== JOB ==
Below are some records; state how many of their lines contain the word "innebär", and add nothing.

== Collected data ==
+ + + +

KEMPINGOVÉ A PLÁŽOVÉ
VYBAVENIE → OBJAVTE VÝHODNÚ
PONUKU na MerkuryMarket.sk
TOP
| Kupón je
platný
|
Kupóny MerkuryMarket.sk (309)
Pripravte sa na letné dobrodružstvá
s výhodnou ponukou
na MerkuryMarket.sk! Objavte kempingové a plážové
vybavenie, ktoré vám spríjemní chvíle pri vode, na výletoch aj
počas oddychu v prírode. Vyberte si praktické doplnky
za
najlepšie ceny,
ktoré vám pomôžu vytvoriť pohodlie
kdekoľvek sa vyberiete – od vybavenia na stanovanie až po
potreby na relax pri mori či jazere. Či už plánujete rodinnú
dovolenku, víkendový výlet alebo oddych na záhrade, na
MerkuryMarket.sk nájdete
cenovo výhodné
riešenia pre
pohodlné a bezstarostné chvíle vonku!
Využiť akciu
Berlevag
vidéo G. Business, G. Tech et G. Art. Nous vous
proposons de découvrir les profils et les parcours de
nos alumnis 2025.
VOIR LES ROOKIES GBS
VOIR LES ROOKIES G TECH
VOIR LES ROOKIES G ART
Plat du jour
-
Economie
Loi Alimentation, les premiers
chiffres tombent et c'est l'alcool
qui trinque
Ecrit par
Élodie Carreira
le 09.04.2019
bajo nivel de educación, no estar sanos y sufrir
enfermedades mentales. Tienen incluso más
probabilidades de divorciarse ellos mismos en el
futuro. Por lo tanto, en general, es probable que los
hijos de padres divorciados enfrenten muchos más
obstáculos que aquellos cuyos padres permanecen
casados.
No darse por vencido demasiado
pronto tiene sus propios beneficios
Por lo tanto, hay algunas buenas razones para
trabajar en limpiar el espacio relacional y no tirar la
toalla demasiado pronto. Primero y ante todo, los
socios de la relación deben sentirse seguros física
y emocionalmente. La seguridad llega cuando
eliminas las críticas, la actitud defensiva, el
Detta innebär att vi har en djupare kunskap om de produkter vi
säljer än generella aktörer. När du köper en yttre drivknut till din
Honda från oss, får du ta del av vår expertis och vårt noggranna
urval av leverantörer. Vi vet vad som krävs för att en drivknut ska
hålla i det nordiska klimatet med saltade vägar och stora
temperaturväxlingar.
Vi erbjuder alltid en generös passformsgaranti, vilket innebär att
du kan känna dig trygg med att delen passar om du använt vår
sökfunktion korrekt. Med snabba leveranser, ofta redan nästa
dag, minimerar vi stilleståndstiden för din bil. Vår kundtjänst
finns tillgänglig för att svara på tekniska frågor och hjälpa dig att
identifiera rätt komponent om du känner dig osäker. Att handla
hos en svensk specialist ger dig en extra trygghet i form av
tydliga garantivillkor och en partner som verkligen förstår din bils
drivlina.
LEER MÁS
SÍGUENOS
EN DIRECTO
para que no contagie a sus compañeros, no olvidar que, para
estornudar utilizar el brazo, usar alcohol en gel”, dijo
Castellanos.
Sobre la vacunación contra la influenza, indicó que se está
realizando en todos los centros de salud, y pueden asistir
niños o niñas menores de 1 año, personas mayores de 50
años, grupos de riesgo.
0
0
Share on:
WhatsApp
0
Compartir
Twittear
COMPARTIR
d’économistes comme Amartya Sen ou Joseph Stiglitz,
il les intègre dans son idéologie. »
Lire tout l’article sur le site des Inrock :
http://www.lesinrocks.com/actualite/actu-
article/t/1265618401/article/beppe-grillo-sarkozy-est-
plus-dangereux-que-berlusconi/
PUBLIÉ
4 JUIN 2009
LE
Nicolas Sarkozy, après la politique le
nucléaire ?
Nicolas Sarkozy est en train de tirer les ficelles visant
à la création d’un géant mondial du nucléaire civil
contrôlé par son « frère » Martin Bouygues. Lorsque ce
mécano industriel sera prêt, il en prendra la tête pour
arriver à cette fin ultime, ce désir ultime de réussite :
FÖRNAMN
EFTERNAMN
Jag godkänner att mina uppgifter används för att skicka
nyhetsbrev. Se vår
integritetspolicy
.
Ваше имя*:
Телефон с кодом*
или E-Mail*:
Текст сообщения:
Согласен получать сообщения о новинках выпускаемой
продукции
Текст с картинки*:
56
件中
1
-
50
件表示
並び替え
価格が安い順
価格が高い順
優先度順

+ + + +

== ANSWER SPACE ==
2